Indian book about Hinduism

Tiya: A Parrot's Journey Home is a book written by Swami Samarpanananda. The narrative follows the journey of a parrot as it meanders through various lands, seeking to transcend its own limitations. The underlying theme of the narrative is the quest for salvation.

== Overview ==
The two birds – the one that tastes and the sakshi (the unattached) – represent the essence of Tiya. The story begins with Tiya as an enthusiastic taster who evolves into the sakshi. One might wonder if all those adventures are truly necessary—why can't Tiya be initiated by the benevolent Hans for self-realization in one shot? Tiya is energetic and curious, seeking new experiences and adventures (and misadventures), and the culmination of this journey leads to a sagely and detached seer and watcher.

An analysis of the Mahabharata has observed that the Gita couldn't have been revealed to someone who hasn't struggled with his inner demons and got wounded and thrashed in the process. Arjuna's wrestling bout with the Kirata is said to be this very struggle. More than Shiva in disguise, the Kirata is said to personify the barbaric energy locked up within each individual. A vigorous and ultimately futile bout against this energy is what really was Arjuna's essential preparation for the Gita. The sight of near and dear ones arrayed on the other side was but a trigger.

Likewise, Tiya's journey, driven directed by passions and urges within, often left him battered and bruised ( and sometimes worse off than that ) and this long journey is no stray wandering but essential preparation for him to see light at the end.
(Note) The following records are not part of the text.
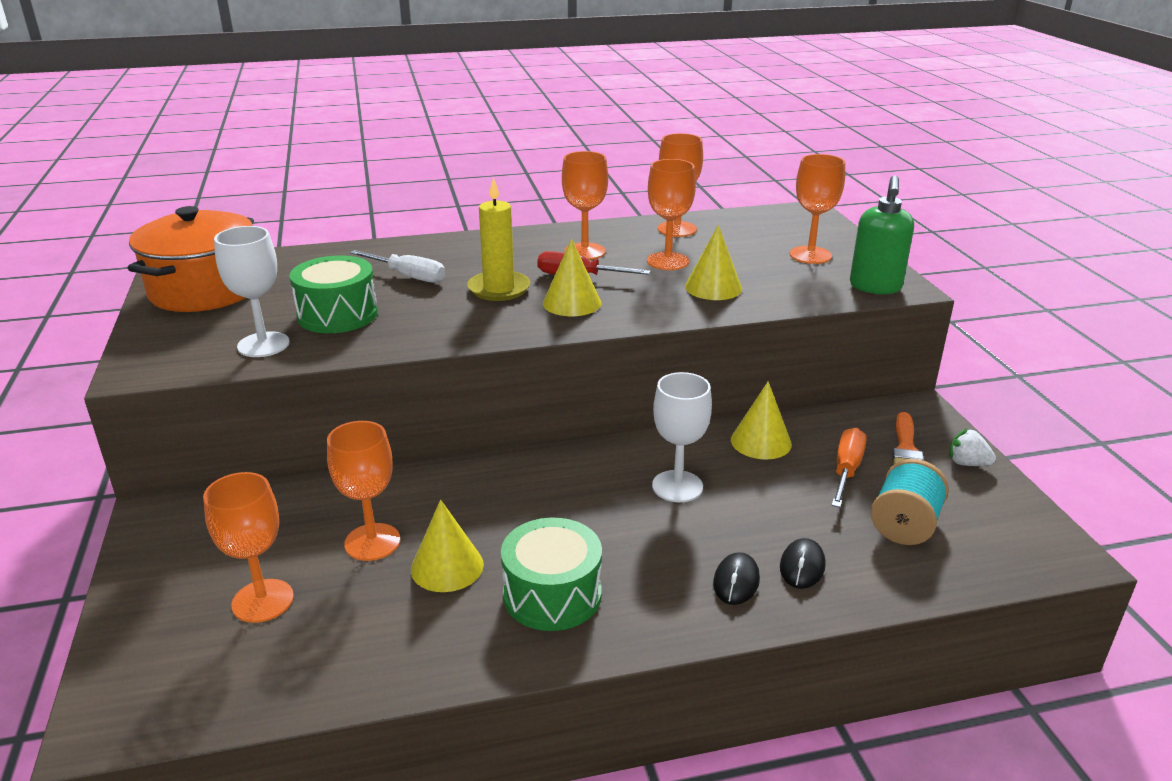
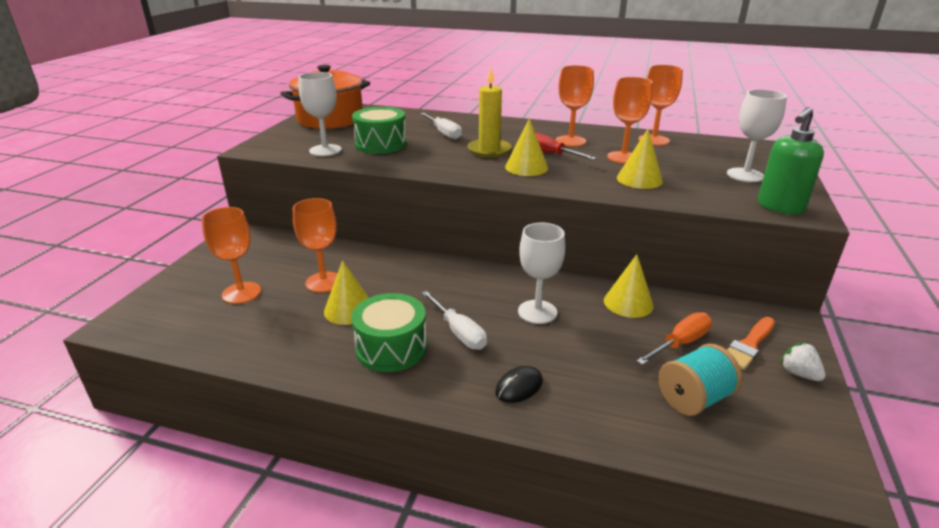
camera: 30 degrees right, 0 degrees up
black mouse [780,538,826,589] -> none
orange goblet [789,154,845,264] -> white goblet [727,89,787,182]
none -> white screwdriver [421,291,487,350]

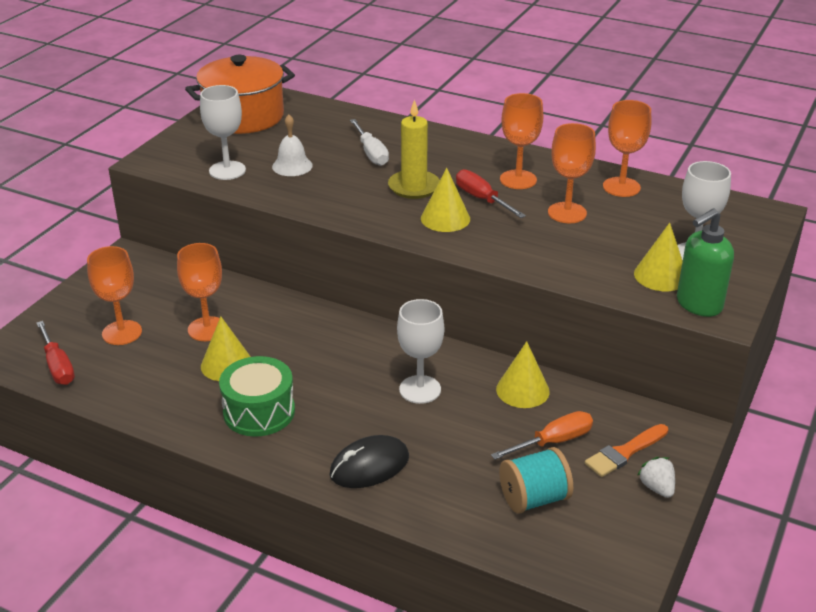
camera: 10 degrees right, 5 degrees up
green drum [352,107,407,154] -> white bell [272,115,313,176]
white screwdriver [421,291,487,350] -> none
black mouse [495,366,543,403] -> black mouse [330,435,409,488], size x1.56
yellow cone [617,129,663,189] -> yellow cone moved to [634,223,683,291]
none -> red screwdriver [37,321,75,385]

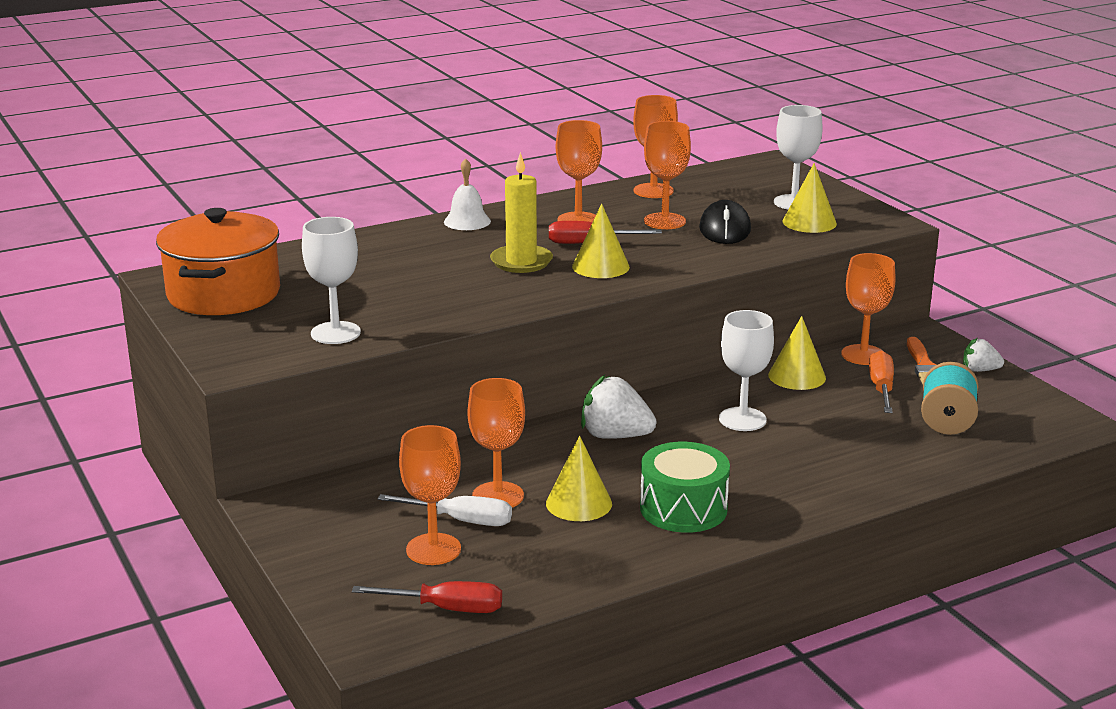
camera: 55 degrees left, 10 degrees down
white bell [272,115,313,176] -> white bell moved to [444,158,491,230]
black mouse [330,435,409,488] -> black mouse moved to [699,200,751,244]
white screwdriver [350,119,389,166] -> white screwdriver moved to [378,494,512,526]
green soap dispenser [677,208,734,317] -> none
none -> white strawberry [581,375,656,439]
none -> orange goblet [841,253,895,365]

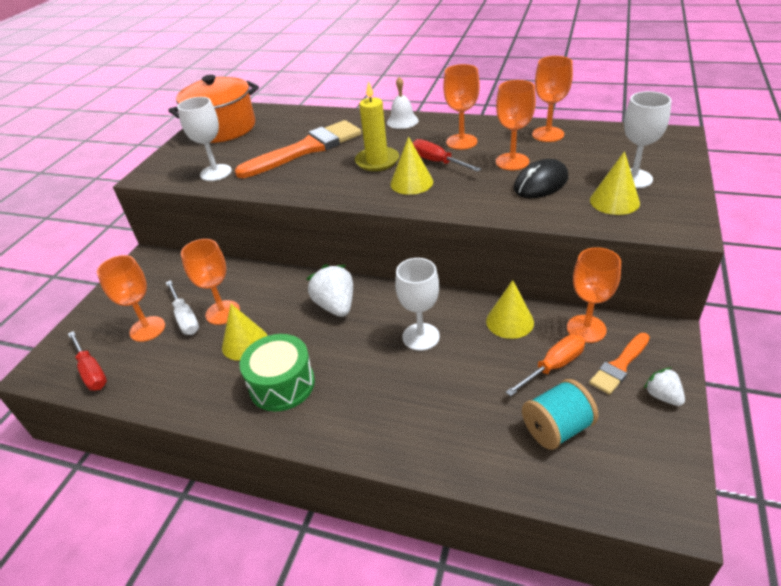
camera: 50 degrees right, 15 degrees up
none -> orange brush [235,120,362,178]

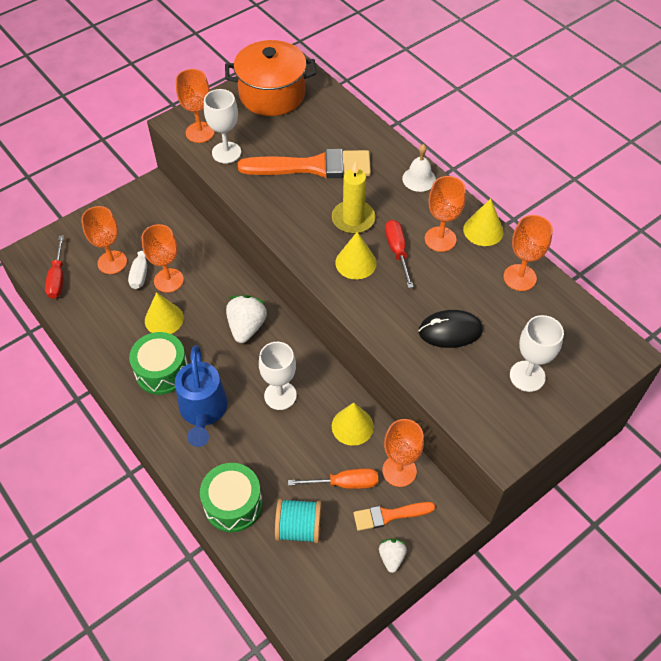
camera: 30 degrees right, 15 degrees up
orange goblet [496,80,536,170] -> orange goblet moved to [176,69,215,143]
yellow cone [590,151,640,215] -> yellow cone moved to [463,199,504,246]
none -> blue watering can [175,345,228,447]
none -> green drum [200,463,262,532]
And Hans, the Guru who guides unobtrusively but decisively.
== Adaptations ==
Tiya is available in 6 languages: English, Hindi, Bengali, Indonesian, Gujarati, Kannada. It is also available in audio form. The movie "Tiya" is under progress with Edgeworx Studios, LLC, New York.

Tiya bagged comments from former President of India, Dr. A. P. J. Abdul Kalam who wrote in 2009, "for the first time I have read a great book in the past five years". Later he listed the book in one of the five must read books.

Tiya has also been prescribed as suggested read for English for class XI-XII students under CBSE Curriculum.( Circular No. 03/2012, CBSE/ACAD/DIR (TRG)/2012 dated 11.04.2012 )

== Characters and places ==
1. Tiya – The main character, a parrot, inexperienced about the world around it.

2. The Banyan – The tree on which Tiya lives with other birds. The Banyan depicts the world. The Banyan is home to various bird species and quite a few species have been highlighted to bring up the idea of our day to day interactions in the world.

3. Hans – The second most important character, after Tiya, whose significance is brought out at the end of the story. Hans is the great teacher, detached, and yet caring.

4. Adventures – Each land and location in which Tiya arrives, represents an emotion.

5. The Land of eternity – It is that state of consciousness when one becomes oblivious of the external and lives only with the internal. The state of Turiya. The book presents the spiritual growth of a person through the path of Yoga-Vedanta. Seen from the stand point of traditional Indian literature, it belongs to the category of the Puranas.